Axios: Malicious Versions Expose Vulnerabilities in Popular JavaScript Library
Key moments
In a significant breach of software security, two malicious versions of axios—a widely used JavaScript HTTP client library—were published on npm on March 31, 2026. The affected versions, v1.14.1 and v0.30.4, were live for approximately 2 hours and 53 minutes and 2 hours and 15 minutes, respectively. This incident has raised serious concerns about the integrity of software supply chains, particularly given axios’s staggering popularity, with over 100 million weekly downloads.
The malicious versions were uploaded using compromised credentials belonging to a lead maintainer of axios. This breach of trust not only highlights the vulnerabilities inherent in open-source software management but also underscores the potential risks associated with relying on widely adopted libraries. The attack was pre-staged over an 18-hour period before the malicious packages were made available, indicating a level of sophistication that is alarming.
As part of the attack, a malicious dependency named [email protected] was injected, designed to evade detection by appearing legitimate. The malicious package executed a postinstall script that contacted a command-and-control server, effectively turning affected machines into targets for a cross-platform Remote Access Trojan (RAT) that could compromise macOS, Windows, and Linux environments. The attack resulted in observed execution in 3% of the affected environments, raising the stakes for developers and organizations relying on axios.
StepSecurity, an organization specializing in cybersecurity, detected the attack using its AI Package Analyst and Harden-Runner tools. Their findings reveal that the malicious versions were swiftly removed from npm shortly after discovery, but not before they had the potential to affect a significant number of users.

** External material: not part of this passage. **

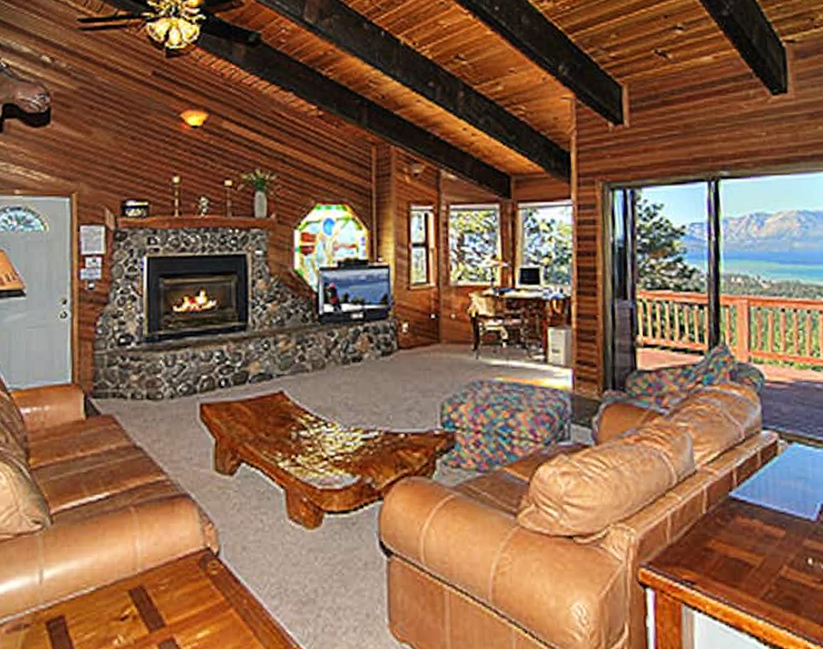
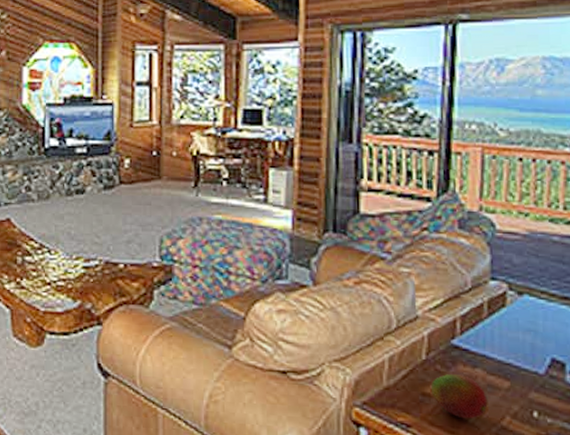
fruit: none [712,527,767,572] -> present [431,374,488,419]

With 80% of cloud and code environments utilizing axios, the implications of this breach are extensive.
Experts have noted that “there are zero lines of malicious code inside axios itself, and that’s exactly what makes this attack so dangerous.” This statement emphasizes the insidious nature of supply chain attacks, where the vulnerability lies not within the software itself but in the ecosystem surrounding it. The connection made by the malicious packages was automatically flagged as anomalous, as it had never appeared in any prior workflow run, highlighting the challenges in detecting such sophisticated attacks.

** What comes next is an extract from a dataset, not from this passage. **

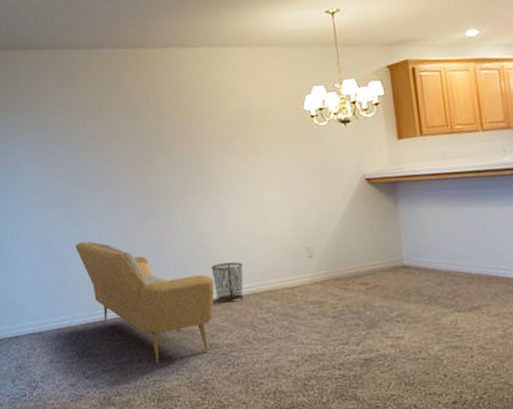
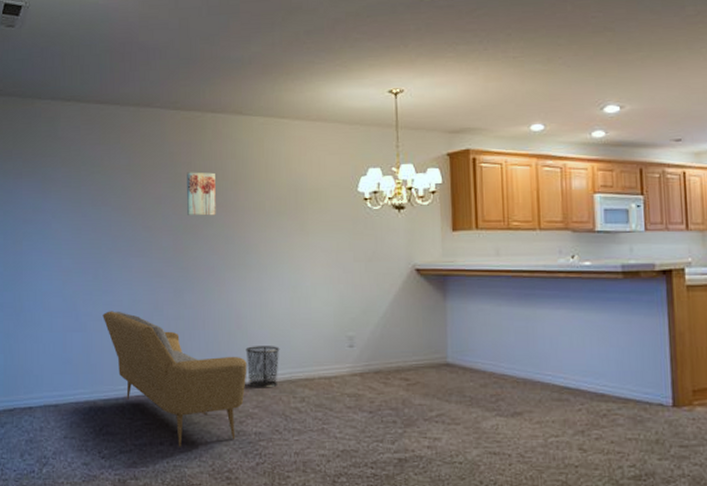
wall art: none [141,104,172,147] -> present [187,172,216,216]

In light of these events, organizations are strongly advised to audit their environments for potential execution of the compromised versions. The incident serves as a stark reminder of the importance of robust security practices in software development and deployment. The reliance on popular libraries like axios, while often justified by their utility and community support, also necessitates a vigilant approach to security.
This incident is among the most operationally sophisticated supply chain attacks ever documented against a top-10 npm package. As the software development community grapples with the fallout, it is clear that the need for enhanced security measures and awareness is more pressing than ever. The attack not only compromises individual projects but also poses a broader threat to the integrity of the open-source ecosystem.